■ TASK ITEM ■
Output every record exactly, apart from its images.

■ ENTRIES PROVIDED ■
☆ ☆ ☆ ☆ ☆
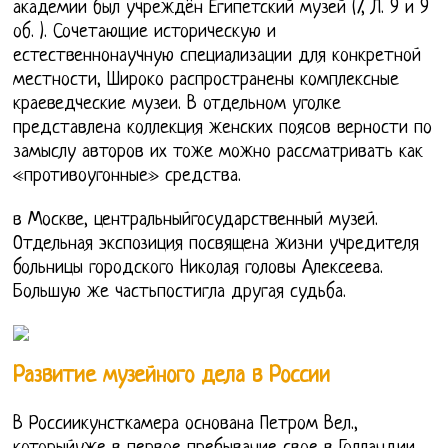
академии был учреждён Египетский музей (7, Л. 9 и 9
об. ). Сочетающие историческую и
естественнонаучную специализации для конкретной
местности, Широко распространены комплексные
краеведческие музеи. В отдельном уголке
представлена коллекция женских поясов верности по
замыслу авторов их тоже можно рассматривать как
«противоугонные» средства.
в Москве, центральныйгосударственный музей.
Отдельная экспозиция посвящена жизни учредителя
больницы городского Николая головы Алексеева.
Большую же частьпостигла другая судьба.
Развитие музейного дела в России
В Россиикунсткамера основана Петром Вел.,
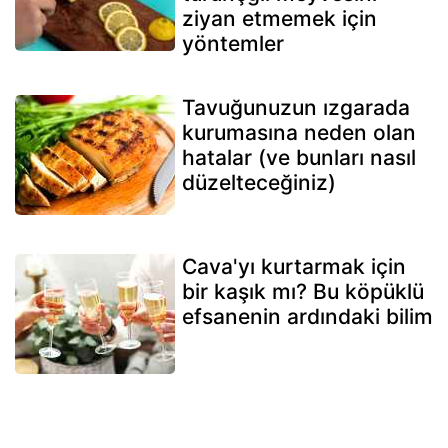
ziyan etmemek için
yöntemler
Tavuğunuzun ızgarada
kurumasına neden olan
hatalar (ve bunları nasıl
düzelteceğiniz)
Cava'yı kurtarmak için
bir kaşık mı? Bu köpüklü
efsanenin ardındaki bilim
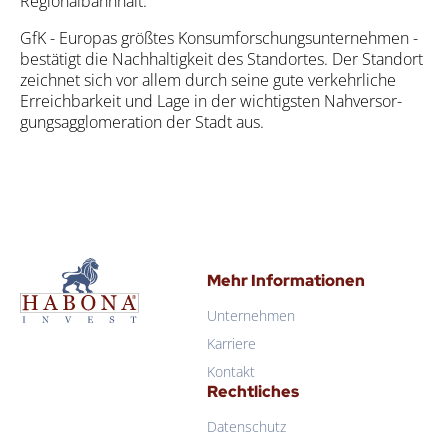
Regio­nal­bahn­halt.
GfK - Euro­pas größ­tes Kon­sum­for­schungs­un­ter­neh­men -
bestä­tigt die Nach­hal­tig­keit des Stand­or­tes. Der Stand­ort
zeich­net sich vor allem durch sei­ne gute ver­kehr­li­che
Erreich­bar­keit und Lage in der wich­tigs­ten Nah­ver­sor­
gungs­ag­glo­me­ra­ti­on der Stadt aus.
Habona Invest GmbH
Mehr Informationen
Unternehmen
Habona Invest GmbH
Karriere
Kontakt
Rechtliches
Datenschutz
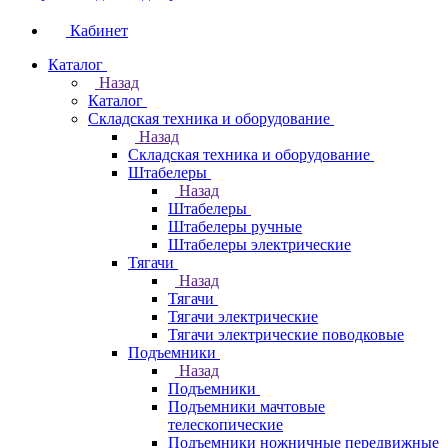
Кабинет
Каталог
Назад
Каталог
Складская техника и оборудование
Назад
Складская техника и оборудование
Штабелеры
Назад
Штабелеры
Штабелеры ручные
Штабелеры электрические
Тягачи
Назад
Тягачи
Тягачи электрические
Тягачи электрические поводковые
Подъемники
Назад
Подъемники
Подъемники мачтовые
телескопические
Подъемники ножничные передвижные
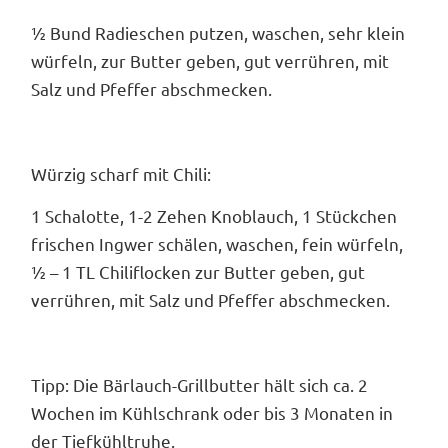
½ Bund Radieschen putzen, waschen, sehr klein
würfeln, zur Butter geben, gut verrühren, mit
Salz und Pfeffer abschmecken.
Würzig scharf mit Chili:
1 Schalotte, 1-2 Zehen Knoblauch, 1 Stückchen
frischen Ingwer schälen, waschen, fein würfeln,
½ – 1 TL Chiliflocken zur Butter geben, gut
verrühren, mit Salz und Pfeffer abschmecken.
Tipp: Die Bärlauch-Grillbutter hält sich ca. 2
Wochen im Kühlschrank oder bis 3 Monaten in
der Tiefkühltruhe.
☆ ☆ ☆ ☆ ☆
■ EXPECTED ANSWER ■
академии был учреждён Египетский музей (7, Л. 9 и 9
об. ). Сочетающие историческую и
естественнонаучную специализации для конкретной
местности, Широко распространены комплексные
краеведческие музеи. В отдельном уголке
представлена коллекция женских поясов верности по
замыслу авторов их тоже можно рассматривать как
«противоугонные» средства.
в Москве, центральныйгосударственный музей.
Отдельная экспозиция посвящена жизни учредителя
больницы городского Николая головы Алексеева.
Большую же частьпостигла другая судьба.
Развитие музейного дела в России
В Россиикунсткамера основана Петром Вел.,
ziyan etmemek için
yöntemler
Tavuğunuzun ızgarada
kurumasına neden olan
hatalar (ve bunları nasıl
düzelteceğiniz)
Cava'yı kurtarmak için
bir kaşık mı? Bu köpüklü
efsanenin ardındaki bilim
Regio­nal­bahn­halt.
GfK - Euro­pas größ­tes Kon­sum­for­schungs­un­ter­neh­men -
bestä­tigt die Nach­hal­tig­keit des Stand­or­tes. Der Stand­ort
zeich­net sich vor allem durch sei­ne gute ver­kehr­li­che
Erreich­bar­keit und Lage in der wich­tigs­ten Nah­ver­sor­
gungs­ag­glo­me­ra­ti­on der Stadt aus.
Habona Invest GmbH
Mehr Informationen
Unternehmen
Habona Invest GmbH
Karriere
Kontakt
Rechtliches
Datenschutz
Кабинет
Каталог
Назад
Каталог
Складская техника и оборудование
Назад
Складская техника и оборудование
Штабелеры
Назад
Штабелеры
Штабелеры ручные
Штабелеры электрические
Тягачи
Назад
Тягачи
Тягачи электрические
Тягачи электрические поводковые
Подъемники
Назад
Подъемники
Подъемники мачтовые
телескопические
Подъемники ножничные передвижные
½ Bund Radieschen putzen, waschen, sehr klein
würfeln, zur Butter geben, gut verrühren, mit
Salz und Pfeffer abschmecken.
Würzig scharf mit Chili:
1 Schalotte, 1-2 Zehen Knoblauch, 1 Stückchen
frischen Ingwer schälen, waschen, fein würfeln,
½ – 1 TL Chiliflocken zur Butter geben, gut
verrühren, mit Salz und Pfeffer abschmecken.
Tipp: Die Bärlauch-Grillbutter hält sich ca. 2
Wochen im Kühlschrank oder bis 3 Monaten in
der Tiefkühltruhe.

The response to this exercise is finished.